**WHAT IS BEING ASKED**
Copy the records below word for word, starting at the first line and ending with the line that contains "True or false: Bus_0", both included.

[Dataset entries]
※ ※ ※
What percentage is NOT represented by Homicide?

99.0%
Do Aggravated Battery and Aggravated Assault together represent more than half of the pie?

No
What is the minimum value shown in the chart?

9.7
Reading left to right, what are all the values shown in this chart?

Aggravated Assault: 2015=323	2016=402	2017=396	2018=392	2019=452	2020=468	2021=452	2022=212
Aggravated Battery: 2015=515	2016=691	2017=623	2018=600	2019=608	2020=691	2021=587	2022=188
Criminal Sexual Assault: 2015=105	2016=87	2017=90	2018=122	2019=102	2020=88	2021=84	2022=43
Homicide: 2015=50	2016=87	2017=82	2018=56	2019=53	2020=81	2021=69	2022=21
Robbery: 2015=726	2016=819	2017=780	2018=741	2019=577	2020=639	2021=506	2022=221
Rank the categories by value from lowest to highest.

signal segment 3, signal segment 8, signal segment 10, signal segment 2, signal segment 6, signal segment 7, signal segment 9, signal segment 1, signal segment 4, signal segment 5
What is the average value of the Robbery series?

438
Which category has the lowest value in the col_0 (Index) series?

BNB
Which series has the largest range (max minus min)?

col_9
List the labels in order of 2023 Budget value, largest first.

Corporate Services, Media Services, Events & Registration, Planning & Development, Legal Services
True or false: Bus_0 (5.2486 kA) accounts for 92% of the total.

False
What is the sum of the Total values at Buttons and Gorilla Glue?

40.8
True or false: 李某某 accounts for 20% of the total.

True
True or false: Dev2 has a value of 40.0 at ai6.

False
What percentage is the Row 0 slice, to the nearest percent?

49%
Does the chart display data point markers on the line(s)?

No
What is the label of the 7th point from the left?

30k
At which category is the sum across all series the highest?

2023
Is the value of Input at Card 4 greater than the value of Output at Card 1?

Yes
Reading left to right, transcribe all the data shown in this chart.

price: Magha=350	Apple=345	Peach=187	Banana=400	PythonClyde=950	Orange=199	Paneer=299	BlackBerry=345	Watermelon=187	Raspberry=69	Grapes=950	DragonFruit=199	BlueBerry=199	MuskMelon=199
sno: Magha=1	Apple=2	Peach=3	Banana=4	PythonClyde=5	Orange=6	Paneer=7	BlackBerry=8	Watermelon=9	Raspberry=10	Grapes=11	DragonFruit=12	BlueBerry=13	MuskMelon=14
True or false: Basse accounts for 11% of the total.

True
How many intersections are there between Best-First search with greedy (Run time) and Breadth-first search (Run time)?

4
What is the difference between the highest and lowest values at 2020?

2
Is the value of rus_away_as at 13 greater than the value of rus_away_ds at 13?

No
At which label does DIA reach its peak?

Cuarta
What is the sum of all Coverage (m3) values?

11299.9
※ ※ ※
**EXERCISE SOLUTION**
What percentage is NOT represented by Homicide?

99.0%
Do Aggravated Battery and Aggravated Assault together represent more than half of the pie?

No
What is the minimum value shown in the chart?

9.7
Reading left to right, what are all the values shown in this chart?

Aggravated Assault: 2015=323	2016=402	2017=396	2018=392	2019=452	2020=468	2021=452	2022=212
Aggravated Battery: 2015=515	2016=691	2017=623	2018=600	2019=608	2020=691	2021=587	2022=188
Criminal Sexual Assault: 2015=105	2016=87	2017=90	2018=122	2019=102	2020=88	2021=84	2022=43
Homicide: 2015=50	2016=87	2017=82	2018=56	2019=53	2020=81	2021=69	2022=21
Robbery: 2015=726	2016=819	2017=780	2018=741	2019=577	2020=639	2021=506	2022=221
Rank the categories by value from lowest to highest.

signal segment 3, signal segment 8, signal segment 10, signal segment 2, signal segment 6, signal segment 7, signal segment 9, signal segment 1, signal segment 4, signal segment 5
What is the average value of the Robbery series?

438
Which category has the lowest value in the col_0 (Index) series?

BNB
Which series has the largest range (max minus min)?

col_9
List the labels in order of 2023 Budget value, largest first.

Corporate Services, Media Services, Events & Registration, Planning & Development, Legal Services
True or false: Bus_0 (5.2486 kA) accounts for 92% of the total.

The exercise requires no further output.